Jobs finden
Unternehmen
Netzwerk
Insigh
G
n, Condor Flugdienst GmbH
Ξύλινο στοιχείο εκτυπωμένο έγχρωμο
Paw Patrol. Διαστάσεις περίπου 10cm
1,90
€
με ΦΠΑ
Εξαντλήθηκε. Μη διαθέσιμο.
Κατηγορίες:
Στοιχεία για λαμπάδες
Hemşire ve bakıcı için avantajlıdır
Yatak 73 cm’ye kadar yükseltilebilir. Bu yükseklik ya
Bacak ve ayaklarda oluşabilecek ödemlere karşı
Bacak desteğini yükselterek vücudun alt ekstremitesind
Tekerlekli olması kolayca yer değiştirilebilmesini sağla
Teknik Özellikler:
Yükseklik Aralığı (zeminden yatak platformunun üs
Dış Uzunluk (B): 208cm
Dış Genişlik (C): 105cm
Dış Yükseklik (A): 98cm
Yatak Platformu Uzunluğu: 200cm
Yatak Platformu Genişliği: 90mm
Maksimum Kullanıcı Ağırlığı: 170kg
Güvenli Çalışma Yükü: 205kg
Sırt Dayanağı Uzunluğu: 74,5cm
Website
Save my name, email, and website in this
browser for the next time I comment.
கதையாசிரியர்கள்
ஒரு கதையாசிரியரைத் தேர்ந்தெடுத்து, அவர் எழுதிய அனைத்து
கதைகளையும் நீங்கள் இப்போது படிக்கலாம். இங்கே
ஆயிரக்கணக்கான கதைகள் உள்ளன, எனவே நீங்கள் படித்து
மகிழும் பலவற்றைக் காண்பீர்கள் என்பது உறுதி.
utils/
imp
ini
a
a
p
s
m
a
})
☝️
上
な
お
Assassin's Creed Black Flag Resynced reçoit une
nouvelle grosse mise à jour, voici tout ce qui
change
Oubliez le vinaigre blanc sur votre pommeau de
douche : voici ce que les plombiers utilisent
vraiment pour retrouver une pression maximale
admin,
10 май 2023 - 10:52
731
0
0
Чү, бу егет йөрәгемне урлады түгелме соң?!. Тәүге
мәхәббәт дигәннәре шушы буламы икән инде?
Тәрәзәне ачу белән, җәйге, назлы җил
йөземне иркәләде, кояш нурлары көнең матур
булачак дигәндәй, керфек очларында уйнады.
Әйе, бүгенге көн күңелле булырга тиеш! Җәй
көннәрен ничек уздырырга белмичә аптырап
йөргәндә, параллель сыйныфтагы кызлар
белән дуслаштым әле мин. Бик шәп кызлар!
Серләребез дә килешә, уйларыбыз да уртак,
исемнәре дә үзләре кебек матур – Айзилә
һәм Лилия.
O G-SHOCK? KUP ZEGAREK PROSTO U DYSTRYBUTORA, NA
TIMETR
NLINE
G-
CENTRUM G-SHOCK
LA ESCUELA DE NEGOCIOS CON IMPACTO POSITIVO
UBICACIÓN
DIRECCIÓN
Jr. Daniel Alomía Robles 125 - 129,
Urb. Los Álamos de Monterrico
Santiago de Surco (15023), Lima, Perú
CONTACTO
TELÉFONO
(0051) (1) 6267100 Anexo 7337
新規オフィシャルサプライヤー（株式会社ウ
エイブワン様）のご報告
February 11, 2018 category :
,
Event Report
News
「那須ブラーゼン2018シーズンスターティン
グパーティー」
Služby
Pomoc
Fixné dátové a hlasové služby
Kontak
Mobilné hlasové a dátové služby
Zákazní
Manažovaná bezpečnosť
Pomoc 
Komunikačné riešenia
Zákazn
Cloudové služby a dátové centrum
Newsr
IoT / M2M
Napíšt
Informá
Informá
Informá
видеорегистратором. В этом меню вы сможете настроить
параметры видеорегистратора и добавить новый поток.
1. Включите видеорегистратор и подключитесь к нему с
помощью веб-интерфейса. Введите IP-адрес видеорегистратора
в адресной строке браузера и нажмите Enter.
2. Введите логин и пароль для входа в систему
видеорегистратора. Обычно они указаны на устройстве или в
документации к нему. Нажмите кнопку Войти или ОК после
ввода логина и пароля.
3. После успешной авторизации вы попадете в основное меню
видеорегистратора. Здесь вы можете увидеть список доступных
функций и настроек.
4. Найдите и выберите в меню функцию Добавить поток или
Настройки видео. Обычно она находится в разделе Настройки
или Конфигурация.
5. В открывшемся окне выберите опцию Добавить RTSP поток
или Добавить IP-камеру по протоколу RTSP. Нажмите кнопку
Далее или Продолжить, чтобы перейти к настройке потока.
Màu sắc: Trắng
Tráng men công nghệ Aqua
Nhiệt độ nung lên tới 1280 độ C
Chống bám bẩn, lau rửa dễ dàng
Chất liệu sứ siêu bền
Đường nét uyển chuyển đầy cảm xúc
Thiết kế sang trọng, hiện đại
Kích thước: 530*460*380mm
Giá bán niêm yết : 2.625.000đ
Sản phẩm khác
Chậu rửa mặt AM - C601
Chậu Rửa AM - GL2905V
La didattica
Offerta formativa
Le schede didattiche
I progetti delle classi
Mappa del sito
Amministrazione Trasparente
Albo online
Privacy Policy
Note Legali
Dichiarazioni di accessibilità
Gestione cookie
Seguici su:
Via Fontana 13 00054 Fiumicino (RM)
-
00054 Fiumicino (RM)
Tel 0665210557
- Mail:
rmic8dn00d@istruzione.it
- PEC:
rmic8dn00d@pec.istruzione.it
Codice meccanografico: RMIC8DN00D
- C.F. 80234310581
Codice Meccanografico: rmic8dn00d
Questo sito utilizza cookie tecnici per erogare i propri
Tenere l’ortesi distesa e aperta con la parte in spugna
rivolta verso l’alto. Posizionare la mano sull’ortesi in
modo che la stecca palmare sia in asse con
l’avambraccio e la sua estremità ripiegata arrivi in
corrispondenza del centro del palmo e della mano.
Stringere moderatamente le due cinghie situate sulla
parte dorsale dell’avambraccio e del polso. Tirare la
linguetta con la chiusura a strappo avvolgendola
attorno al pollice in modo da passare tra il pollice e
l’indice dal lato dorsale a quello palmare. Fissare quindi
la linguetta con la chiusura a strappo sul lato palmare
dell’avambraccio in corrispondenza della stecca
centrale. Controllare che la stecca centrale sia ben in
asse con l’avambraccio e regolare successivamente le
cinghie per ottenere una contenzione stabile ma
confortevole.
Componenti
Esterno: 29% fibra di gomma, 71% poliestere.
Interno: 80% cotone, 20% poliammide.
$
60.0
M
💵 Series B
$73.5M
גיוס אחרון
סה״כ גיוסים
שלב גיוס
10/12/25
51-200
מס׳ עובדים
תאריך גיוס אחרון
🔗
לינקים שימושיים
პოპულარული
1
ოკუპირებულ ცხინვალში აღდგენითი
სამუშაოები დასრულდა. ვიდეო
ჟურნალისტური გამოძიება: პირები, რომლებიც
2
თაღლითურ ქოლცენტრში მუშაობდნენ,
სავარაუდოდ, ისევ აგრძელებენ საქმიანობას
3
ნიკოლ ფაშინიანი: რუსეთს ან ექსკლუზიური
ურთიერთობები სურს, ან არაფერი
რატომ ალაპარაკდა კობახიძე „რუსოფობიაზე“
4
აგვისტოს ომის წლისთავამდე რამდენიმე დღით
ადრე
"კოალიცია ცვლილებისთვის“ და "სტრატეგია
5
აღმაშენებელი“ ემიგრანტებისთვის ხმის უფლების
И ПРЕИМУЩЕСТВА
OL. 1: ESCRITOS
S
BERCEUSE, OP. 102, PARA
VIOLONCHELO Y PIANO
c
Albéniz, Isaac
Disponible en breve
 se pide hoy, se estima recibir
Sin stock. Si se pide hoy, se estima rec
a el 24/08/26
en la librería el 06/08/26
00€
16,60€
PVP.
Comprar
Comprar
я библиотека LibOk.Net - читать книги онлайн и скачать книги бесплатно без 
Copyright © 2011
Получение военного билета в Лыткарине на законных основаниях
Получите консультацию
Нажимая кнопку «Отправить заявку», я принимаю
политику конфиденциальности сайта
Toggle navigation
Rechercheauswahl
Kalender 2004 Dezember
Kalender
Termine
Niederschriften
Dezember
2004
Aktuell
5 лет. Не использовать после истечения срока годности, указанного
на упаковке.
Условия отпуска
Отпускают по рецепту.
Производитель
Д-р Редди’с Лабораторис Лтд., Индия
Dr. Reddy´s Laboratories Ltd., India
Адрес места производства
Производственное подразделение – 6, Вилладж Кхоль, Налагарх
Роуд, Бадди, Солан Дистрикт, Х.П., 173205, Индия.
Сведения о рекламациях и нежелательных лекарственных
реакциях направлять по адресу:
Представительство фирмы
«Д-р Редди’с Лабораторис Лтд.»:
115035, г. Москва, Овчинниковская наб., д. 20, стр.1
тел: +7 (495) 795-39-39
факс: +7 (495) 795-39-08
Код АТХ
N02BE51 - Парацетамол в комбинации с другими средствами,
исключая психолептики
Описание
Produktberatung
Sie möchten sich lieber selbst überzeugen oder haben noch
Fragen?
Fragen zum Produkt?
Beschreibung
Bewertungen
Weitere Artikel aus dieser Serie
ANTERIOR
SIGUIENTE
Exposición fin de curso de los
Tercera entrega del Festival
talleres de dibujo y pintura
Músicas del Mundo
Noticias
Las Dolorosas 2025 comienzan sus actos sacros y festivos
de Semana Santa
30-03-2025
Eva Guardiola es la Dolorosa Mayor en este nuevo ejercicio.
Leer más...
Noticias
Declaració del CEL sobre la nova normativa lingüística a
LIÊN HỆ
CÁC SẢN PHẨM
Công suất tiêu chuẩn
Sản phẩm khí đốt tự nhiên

-.-.-

• _WHAT IS EXPECTED_
In the entries above, one line contains "Urb. Los Álamos de Monterrico" and another contains "Fixné dátové a hlasové služby". Reproduce exactly those two lines and the lines between them, nothing else.

• _RESULT OF THIS TASK_
Urb. Los Álamos de Monterrico
Santiago de Surco (15023), Lima, Perú
CONTACTO
TELÉFONO
(0051) (1) 6267100 Anexo 7337
新規オフィシャルサプライヤー（株式会社ウ
エイブワン様）のご報告
February 11, 2018 category :
,
Event Report
News
「那須ブラーゼン2018シーズンスターティン
グパーティー」
Služby
Pomoc
Fixné dátové a hlasové služby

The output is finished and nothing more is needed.